Thursday 9 January 2014

Puppet Master 9 (2010)






The rubbery continuity of the Puppet Master series gets stretched once more by the ninth entry in the series. It is set just after Andre Toulon's death by suicide ... whatever year that was. It's WW2 in any case, and polio-survivor Danny is frustrated that the illness' s effects on his health make him medically unfit for military service. Thus when he discovers the aftermath of Toulon's suicide, and sees a pair of Nazi agents leaving, he takes the dead man's puppets so as to keep them out of the Reich's hands.

The Germans haven't gone home, though. They join forces with Japanese agents who are also in the US, and plot to destroy a munitions factory. This being a movie, it just happens to be the one where Danny's girlfriend works. Naturally he stumbles across this fact, and sets out to do his bit to protect his country ... by unleashing killer puppets, as you do.

Arriving seven years after The Legacy, and more than a decade after the last entirely new Puppet Master, this is definitely one of the weaker films in the series.
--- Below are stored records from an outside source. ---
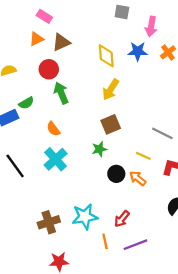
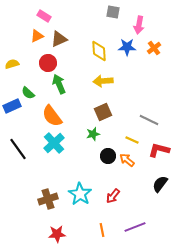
yellow arrow: (111, 90) -> (103, 81), turned 54
green semicircle: (26, 103) -> (28, 93), turned 72
orange semicircle: (53, 129) -> (52, 116), size x1.6
cyan star: (85, 217) -> (80, 194), turned -30
orange line: (105, 241) -> (102, 230), moved
purple line: (135, 245) -> (135, 227), moved

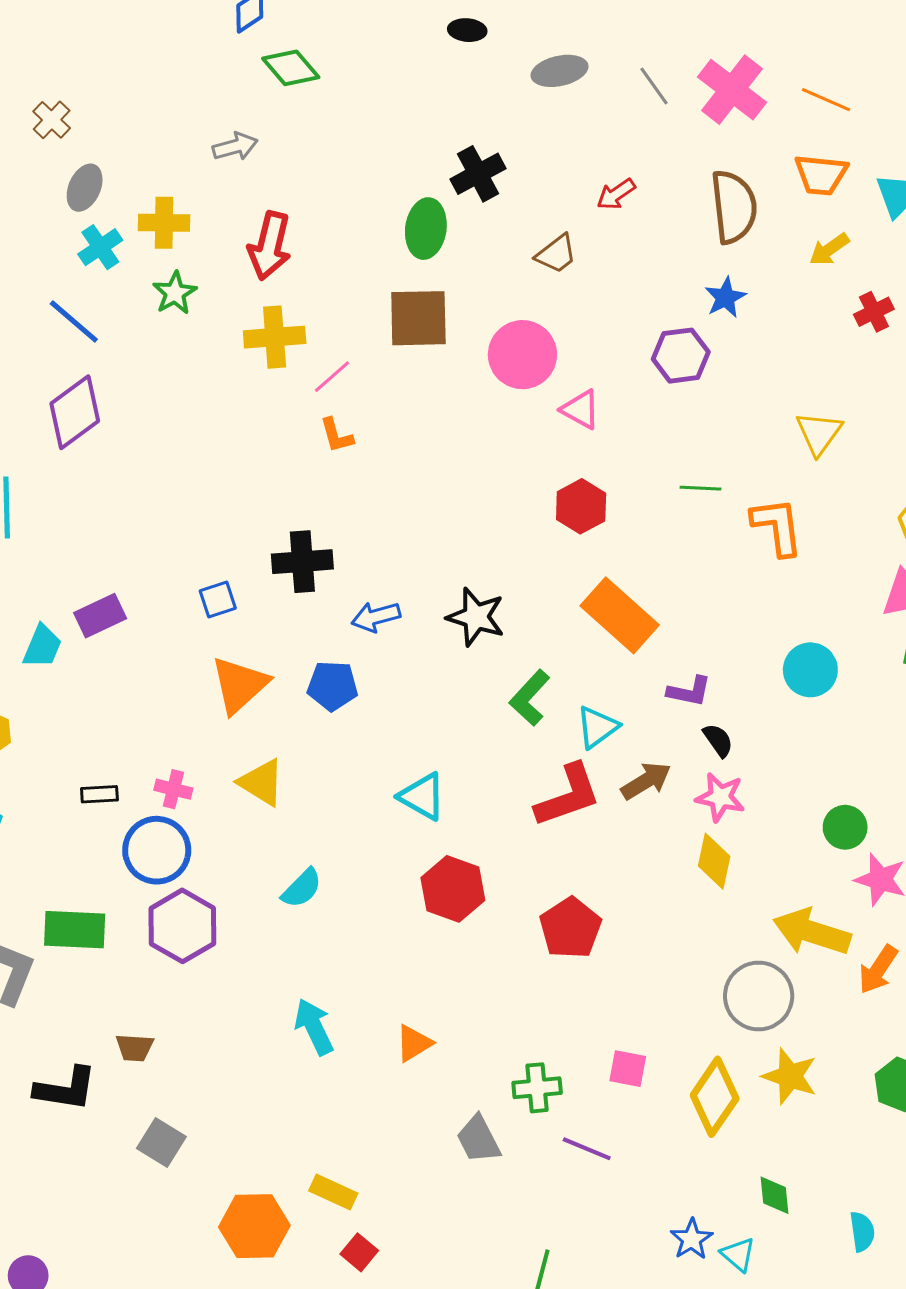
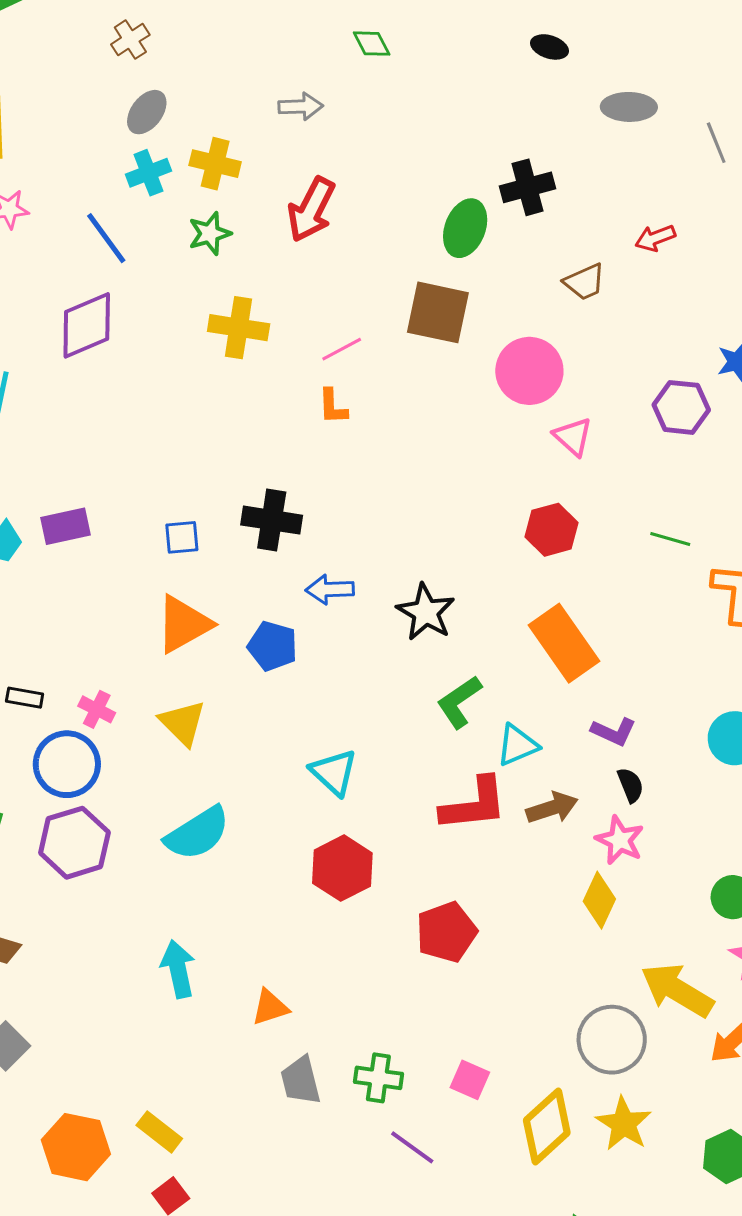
green diamond: (291, 68) -> (372, 44), size x0.7
yellow cross: (275, 337) -> (239, 328), moved
cyan semicircle: (302, 888) -> (197, 833), size x1.5
gray trapezoid: (478, 1139) -> (301, 1081), moved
Full Moon's budgets and inventiveness continue to atrophy, and that shows through clearly on screen. The script is tedious throughout, achieving mediocrity in its best moments while clunking badly in many other places. The acting is sub-standard, with the woman playing the leader of the Japanese saboteurs being painfully bad. The cheapness of the puppet effects remain obvious and problematic. They barely move on screen, and entirely lack the 'liveliness' that made them so enjoyable in the earlier movies. The franchise is definitely a shadow of its earlier self by this point, even though there are two more films after this, one of them an 'official' sequel and the other a 'non-canon' crossover with the Demonic Toys franchise. I don't have much hope for the former, but the latter might actually be silly enough to be fun.